Stepping over all of the cracks between those very old
stones, I began to wonder just what really might be between them all. Surely, the knives, and line, and hand reels,
hooks, bobbers, and more hooks, and lures, and more lines upon lines and hooks
upon rusty hooks, and sinkers of other amateur fishers, were there. Indeed, the hand lines I had used as a child,
some fifty years ago, and had let slip out of my hands were, surely, still
there, and so were whatever small things my dad might have lost while fishing
with his aunt, some thirty years before that.
I continued
to wonder, as I walked back to shore, about time, and the record of change,
captured in the things we own, and use.
Surely the breakwater was now in possession of lost things from many
generations, from cell phones, paperback books, small radios, sunglasses of
styles long forgotten, faded Coppertone containers, cassette tapes, zippo
lighters, maybe even a few 45 rpm records from some 50’s teen parties, and more
than a few fishing knives.
Someday mankind may dismantle this
great monument to his past efforts to keep the sea from destroying this harbor
town.

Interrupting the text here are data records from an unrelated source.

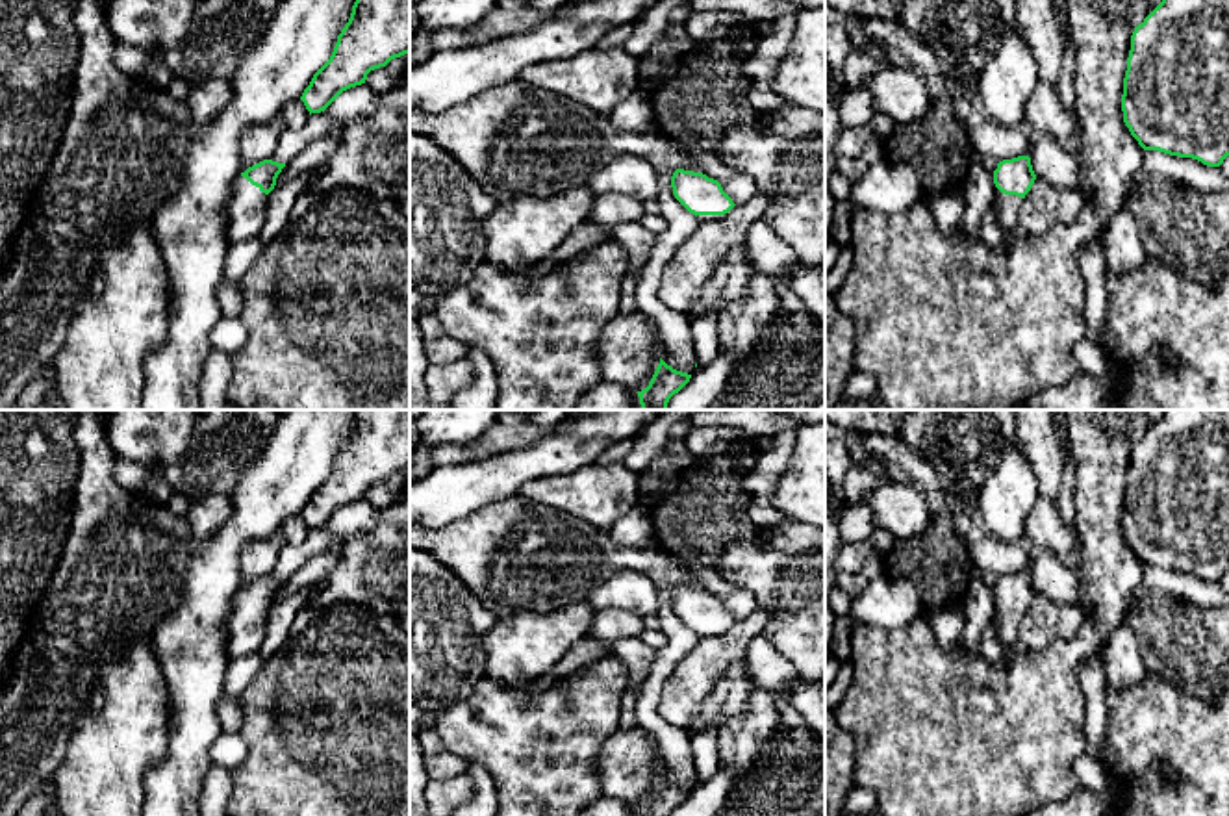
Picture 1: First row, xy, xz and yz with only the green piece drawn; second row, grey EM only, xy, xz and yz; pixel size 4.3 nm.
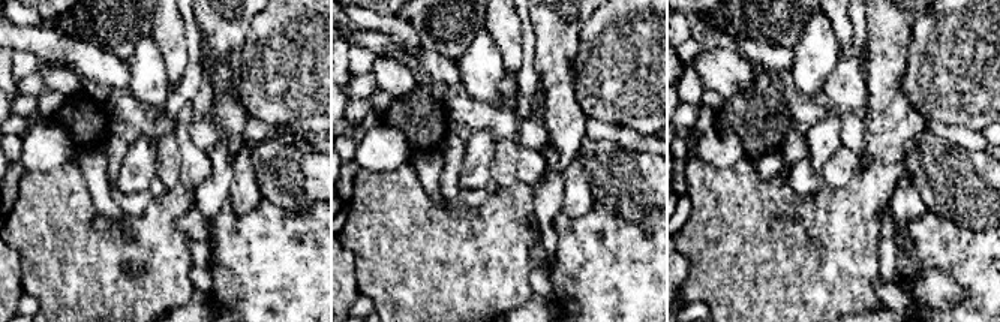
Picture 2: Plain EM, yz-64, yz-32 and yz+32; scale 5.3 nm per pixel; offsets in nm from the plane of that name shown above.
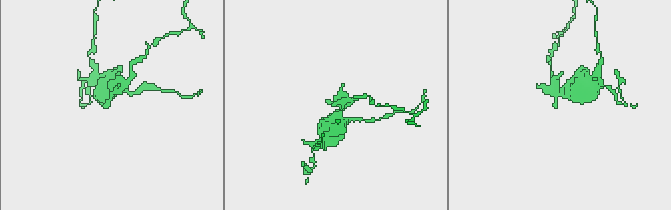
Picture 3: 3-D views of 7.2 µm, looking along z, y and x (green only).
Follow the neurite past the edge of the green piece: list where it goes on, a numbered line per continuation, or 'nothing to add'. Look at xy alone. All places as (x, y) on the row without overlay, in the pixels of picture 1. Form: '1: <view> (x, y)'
1: xy (247, 624)

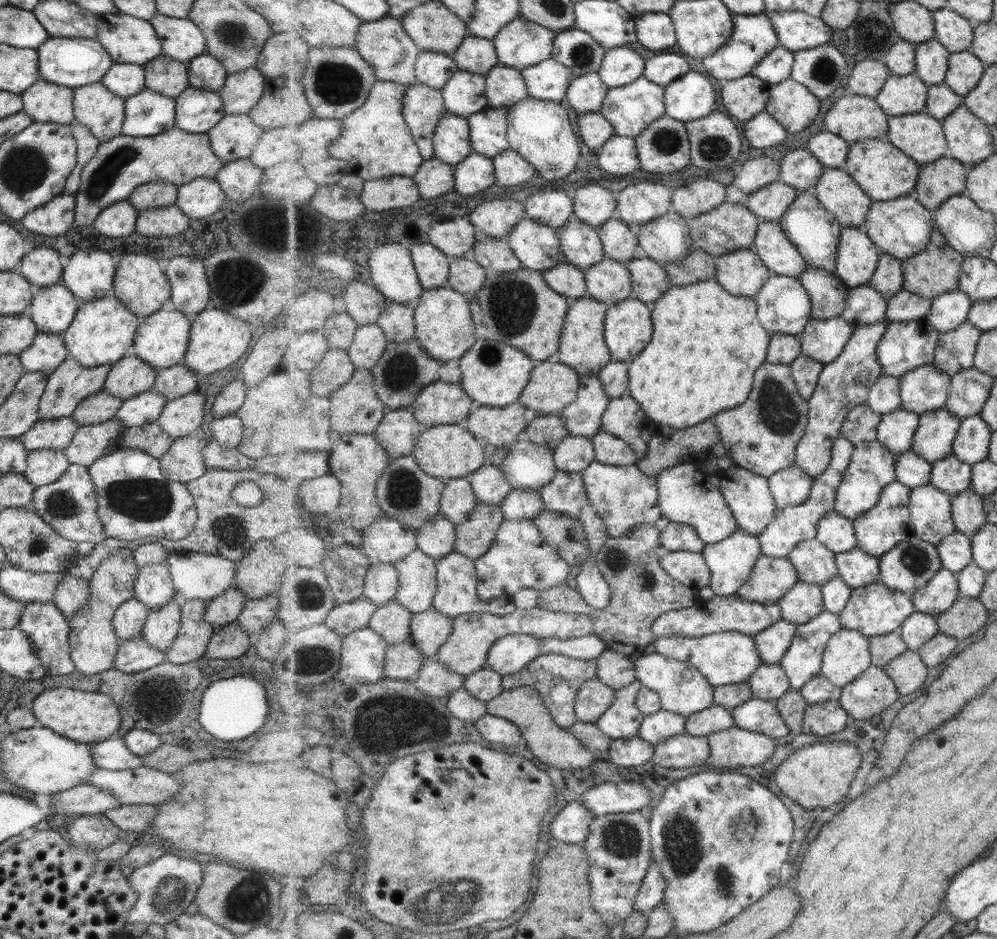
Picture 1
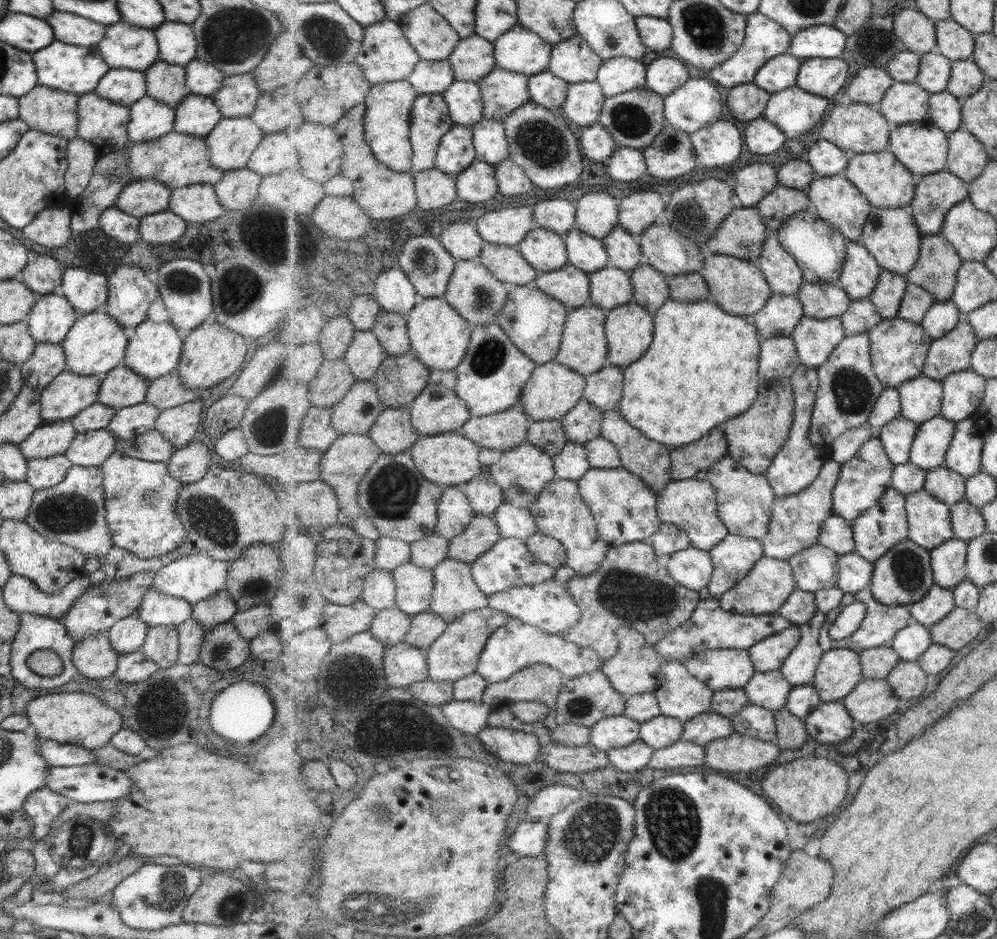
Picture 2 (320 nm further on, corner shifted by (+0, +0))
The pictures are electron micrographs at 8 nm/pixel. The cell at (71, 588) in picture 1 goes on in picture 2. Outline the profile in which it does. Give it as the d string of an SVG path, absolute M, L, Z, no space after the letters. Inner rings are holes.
M140 570L127 578L119 579L115 584L91 586L69 607L61 618L61 623L67 631L68 637L76 643L84 636L95 636L107 631L122 618L135 615L143 596L152 588L153 572Z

I wish I could be there if they do, but I actually hope that they never
do. If it happens, they will find a cache of wonders, in a many-layered record
of sunny or foggy family fishing days since the very start of its construction
in 1881. And they may even find my
knife. For now, that knife belongs to the
breakwater; the best fisher of all, for it catches all.
(Note: You
may have your own spot where memories are kept by the sea. If not, I will
gladly share mine with you.)
1 comment:
Aww... I'm sorry you lost your favorite sporting knife, but I'm glad you were able to get away to your favorite spot! Great post!